A python program to convert CTM files (usually generated by Kaldi) into an EMU SDMS database.
This program is pretty self-contained and has very little requirements, with the exception of a transcriber.
These can be installed using pip or easy_install:
- tqdm - for progress bars
- pyphen - for syllabification
These have to be installed in some other way:
- R - required for signal processing (formant estimation)
- wrassp - speech processing library installable from within R
- phonetisaurus - for G2P
The project is available in the standard repo:
https://github.com/AdolfVonKleist/Phonetisaurus
We only need the C++ binaries, so no python bindings are necessary.

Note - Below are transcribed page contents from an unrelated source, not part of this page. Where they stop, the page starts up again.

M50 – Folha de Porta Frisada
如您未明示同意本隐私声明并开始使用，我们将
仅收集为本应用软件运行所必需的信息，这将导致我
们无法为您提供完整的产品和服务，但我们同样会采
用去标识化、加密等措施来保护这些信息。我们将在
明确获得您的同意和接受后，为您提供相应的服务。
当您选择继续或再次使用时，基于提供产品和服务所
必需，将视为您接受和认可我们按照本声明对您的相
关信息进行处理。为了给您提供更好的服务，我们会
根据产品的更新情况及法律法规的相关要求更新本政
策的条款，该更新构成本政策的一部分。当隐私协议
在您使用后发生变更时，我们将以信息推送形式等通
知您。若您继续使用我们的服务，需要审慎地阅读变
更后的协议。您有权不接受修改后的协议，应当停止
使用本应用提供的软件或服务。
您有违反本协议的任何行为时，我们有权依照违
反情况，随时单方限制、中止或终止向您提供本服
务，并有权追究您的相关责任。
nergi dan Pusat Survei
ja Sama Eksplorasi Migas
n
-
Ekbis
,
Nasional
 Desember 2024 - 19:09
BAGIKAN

If you have a working Kaldi installation, you may simply run ./extras/install_phonetisaurus.sh
in the tools directory and use the binary there.

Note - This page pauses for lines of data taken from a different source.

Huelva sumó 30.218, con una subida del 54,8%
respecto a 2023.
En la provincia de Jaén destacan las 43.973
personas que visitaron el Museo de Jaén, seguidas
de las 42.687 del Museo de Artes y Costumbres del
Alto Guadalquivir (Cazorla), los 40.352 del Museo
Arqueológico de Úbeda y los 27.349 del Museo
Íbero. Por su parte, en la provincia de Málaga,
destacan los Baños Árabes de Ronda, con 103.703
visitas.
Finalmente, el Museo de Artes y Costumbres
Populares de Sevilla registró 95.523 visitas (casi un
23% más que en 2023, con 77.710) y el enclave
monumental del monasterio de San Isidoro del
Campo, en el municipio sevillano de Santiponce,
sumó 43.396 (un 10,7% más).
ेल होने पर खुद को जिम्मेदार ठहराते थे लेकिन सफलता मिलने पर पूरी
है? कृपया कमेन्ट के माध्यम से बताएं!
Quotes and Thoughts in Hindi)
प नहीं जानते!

The model for Phonetisaurus for Polish G2P is included here (in the model.fst file).
usage: CTM_to_Emu.py [-h] [--wav-scp WAV_SCP] [--utt2ses UTT2SES] [-o]
[-n NAME] [-r RATE] [--rm-besi RM_BESI]
[--phonetisaurus PHONETISAURUS] [--g2p-model G2P_MODEL]

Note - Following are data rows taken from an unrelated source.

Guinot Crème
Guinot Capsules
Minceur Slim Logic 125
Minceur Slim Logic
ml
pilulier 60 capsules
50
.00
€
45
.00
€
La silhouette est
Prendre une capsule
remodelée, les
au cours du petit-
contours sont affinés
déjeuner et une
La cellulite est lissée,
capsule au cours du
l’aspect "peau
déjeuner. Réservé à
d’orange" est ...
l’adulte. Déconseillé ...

[--feat FEAT] [-s] [--segs SEGS] [--split SPLIT]
out_dir words_ctm phones_ctm [wav]
Program to convert CTM files (usually generated by Kaldi) into a folder
structure used by EMU-SDMS
positional arguments:
out_dir Output directory
words_ctm CTM containing words
phones_ctm CTM contatinng phonemes
wav Wave file corresponging to CTMs (only if single file,
use --wav-scp for multiple files)
optional arguments:
-h, --help show this help message and exit
--wav-scp WAV_SCP List of WAV files if CTM contains references to
multiple files. Uses Kaldi wav.scp format.
--utt2ses UTT2SES List of utterance to session mappings (similar to
utt2spk).
-o, --overwrite Overwrite output directory.
-n NAME, --name NAME Name of the database.
-r RATE, --rate RATE Samplerate of WAV file
--phonetisaurus PHONETISAURUS
Path to the phonetisaurus-g2pfst program.
--g2p-model G2P_MODEL
Path to the FST G2P model.
--feat FEAT Compute extra features (comma separated) using R
package "wrassp", e.g.: forest, ksvF0, mhsF0, rmsana,
zcrana
-s, --symlink Use symlinks instead of copying audio to database
--segs SEGS Use segments file